Almost all educators believe in the importance of relationships in the teaching and learning processes. Moreover, most every study of educational success—particularly for students of color and low-income students—finds that relationships with teachers and peers significantly influence how well students do in school. As master educator Rita Pierson notes in her TED Talk Every Child Needs a Champion, “children don’t learn from people they don’t like.” And yet, too often there is not adequate time, space, or opportunity to build the kinds of relationships we know matter for students, particularly in secondary schools where teachers see so many students throughout the day. In turn, in an effort to be more intentional and strategic in providing time and opportunity to build relationships we have created the Relationship Initiative Handbook—a document that provides two weeks of ice-breakers, activities, and closing circles for educators to use district-wide.
The activities outlined may be used as proposed—in full day sequences, or they may be used differently. For example, you may want to do an ice-breaker OR a main activity each day and spend four rather than two weeks on this project. Or, you may want to do the first four days and then one day once a week for the remainder of the semester. You may also want to re-order the days—this will be especially likely if you decide not to do the two weeks consecutively. For example, it might make more sense to do “What Should Our Norms Be?” in the first week of school if you do not plan to get to the second week until later in the semester.
There are no limits to how this document can be used. Be as creative as possible! If you have better ideas for how to address similar content, do them! And don’t just do them, share them with your colleagues, your administrators, the superintendent, and district consultants. It is not the intention of this initiative to make everyone do the same thing in the exact same way. Rather, the goal is to provide enough resources that everyone will do something deep and meaningful with their students and to make it as simple as possible for educators to implement.
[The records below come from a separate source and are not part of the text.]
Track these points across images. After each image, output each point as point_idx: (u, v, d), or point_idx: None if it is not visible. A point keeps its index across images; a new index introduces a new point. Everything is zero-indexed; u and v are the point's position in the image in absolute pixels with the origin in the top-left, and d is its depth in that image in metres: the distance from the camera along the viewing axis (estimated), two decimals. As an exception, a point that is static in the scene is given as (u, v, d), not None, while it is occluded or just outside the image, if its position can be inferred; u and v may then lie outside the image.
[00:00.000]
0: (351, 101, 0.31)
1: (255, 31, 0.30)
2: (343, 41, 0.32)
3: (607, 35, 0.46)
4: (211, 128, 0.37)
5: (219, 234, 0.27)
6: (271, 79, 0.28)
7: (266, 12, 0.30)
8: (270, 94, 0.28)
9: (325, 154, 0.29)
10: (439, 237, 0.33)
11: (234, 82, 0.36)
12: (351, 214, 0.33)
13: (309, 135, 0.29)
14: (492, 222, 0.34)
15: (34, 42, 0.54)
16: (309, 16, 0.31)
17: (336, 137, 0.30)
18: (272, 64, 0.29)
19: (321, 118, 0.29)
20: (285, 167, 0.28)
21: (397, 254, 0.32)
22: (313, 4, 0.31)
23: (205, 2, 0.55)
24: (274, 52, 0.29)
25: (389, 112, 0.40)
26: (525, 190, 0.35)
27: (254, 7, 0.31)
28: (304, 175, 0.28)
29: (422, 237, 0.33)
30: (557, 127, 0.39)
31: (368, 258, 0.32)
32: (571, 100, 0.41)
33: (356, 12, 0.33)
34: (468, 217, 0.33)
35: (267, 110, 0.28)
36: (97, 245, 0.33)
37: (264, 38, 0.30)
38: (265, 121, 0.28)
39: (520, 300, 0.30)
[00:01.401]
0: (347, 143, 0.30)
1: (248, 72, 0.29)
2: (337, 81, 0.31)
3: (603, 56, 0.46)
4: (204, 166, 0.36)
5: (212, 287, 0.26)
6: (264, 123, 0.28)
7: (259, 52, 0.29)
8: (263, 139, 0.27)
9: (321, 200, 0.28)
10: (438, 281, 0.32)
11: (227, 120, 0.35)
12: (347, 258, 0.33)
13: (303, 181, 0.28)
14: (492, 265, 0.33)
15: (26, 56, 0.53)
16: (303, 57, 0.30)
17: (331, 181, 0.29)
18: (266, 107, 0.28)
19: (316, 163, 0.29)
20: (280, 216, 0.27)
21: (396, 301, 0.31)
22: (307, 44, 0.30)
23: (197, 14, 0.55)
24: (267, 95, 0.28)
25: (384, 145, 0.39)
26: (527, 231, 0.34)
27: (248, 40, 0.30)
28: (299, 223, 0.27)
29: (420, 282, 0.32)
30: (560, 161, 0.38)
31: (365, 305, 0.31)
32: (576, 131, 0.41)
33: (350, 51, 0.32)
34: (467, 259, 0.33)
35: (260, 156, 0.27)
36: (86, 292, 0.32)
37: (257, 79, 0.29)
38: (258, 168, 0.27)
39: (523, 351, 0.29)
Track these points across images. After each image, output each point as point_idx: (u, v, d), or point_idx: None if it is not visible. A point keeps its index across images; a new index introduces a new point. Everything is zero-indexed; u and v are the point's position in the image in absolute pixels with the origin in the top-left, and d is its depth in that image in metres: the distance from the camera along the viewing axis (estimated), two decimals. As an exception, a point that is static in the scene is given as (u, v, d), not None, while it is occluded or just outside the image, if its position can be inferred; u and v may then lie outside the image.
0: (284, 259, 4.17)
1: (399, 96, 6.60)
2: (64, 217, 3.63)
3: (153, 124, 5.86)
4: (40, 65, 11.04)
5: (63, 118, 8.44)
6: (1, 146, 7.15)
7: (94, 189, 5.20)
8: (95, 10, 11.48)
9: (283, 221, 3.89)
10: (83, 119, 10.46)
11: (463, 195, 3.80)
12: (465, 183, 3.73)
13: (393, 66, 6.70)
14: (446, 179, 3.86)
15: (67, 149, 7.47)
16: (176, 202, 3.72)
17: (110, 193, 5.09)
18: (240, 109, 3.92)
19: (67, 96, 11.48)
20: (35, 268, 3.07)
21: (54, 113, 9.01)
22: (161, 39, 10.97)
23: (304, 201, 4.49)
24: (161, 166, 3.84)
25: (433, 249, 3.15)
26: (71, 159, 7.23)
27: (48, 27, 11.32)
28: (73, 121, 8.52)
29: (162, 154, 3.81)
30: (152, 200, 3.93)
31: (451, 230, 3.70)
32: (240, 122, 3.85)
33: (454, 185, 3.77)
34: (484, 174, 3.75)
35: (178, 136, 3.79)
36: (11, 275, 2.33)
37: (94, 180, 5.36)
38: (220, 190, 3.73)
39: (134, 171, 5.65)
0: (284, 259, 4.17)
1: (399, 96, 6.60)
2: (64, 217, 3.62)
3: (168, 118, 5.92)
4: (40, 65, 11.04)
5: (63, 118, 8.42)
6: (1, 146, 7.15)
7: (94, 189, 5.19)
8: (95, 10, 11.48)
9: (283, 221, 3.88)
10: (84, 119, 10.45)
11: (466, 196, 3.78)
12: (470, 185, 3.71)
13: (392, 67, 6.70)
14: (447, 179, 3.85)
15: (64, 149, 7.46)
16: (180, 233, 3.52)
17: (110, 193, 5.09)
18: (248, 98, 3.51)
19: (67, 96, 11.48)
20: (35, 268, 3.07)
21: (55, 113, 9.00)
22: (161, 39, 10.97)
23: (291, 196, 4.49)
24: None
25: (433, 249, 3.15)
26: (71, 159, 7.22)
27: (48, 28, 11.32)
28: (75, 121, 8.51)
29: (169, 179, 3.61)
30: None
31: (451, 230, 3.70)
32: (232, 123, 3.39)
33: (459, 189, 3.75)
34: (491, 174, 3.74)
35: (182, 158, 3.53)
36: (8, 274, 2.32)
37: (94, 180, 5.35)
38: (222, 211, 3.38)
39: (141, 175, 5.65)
If you do decide to do something different with your students or to tweak what is here, remember to ask yourself, “Am I taking my students on a RIDE?” Is this lesson:
R elevant to their lives?
I nteresting to my students and taught in ways that are pedagogically engaging?
D iverse in reflecting our school, community and the broader world?
E mpowering of student voice?
Finally, to the extent possible, educators should participate in all of the activities their students will be participating in. Relationships go two ways. You cannot have connections with students who do not have connections with you. It is not fair or appropriate to ask students to share about their lives, experiences, hopes and dreams if you are not willing to do the same.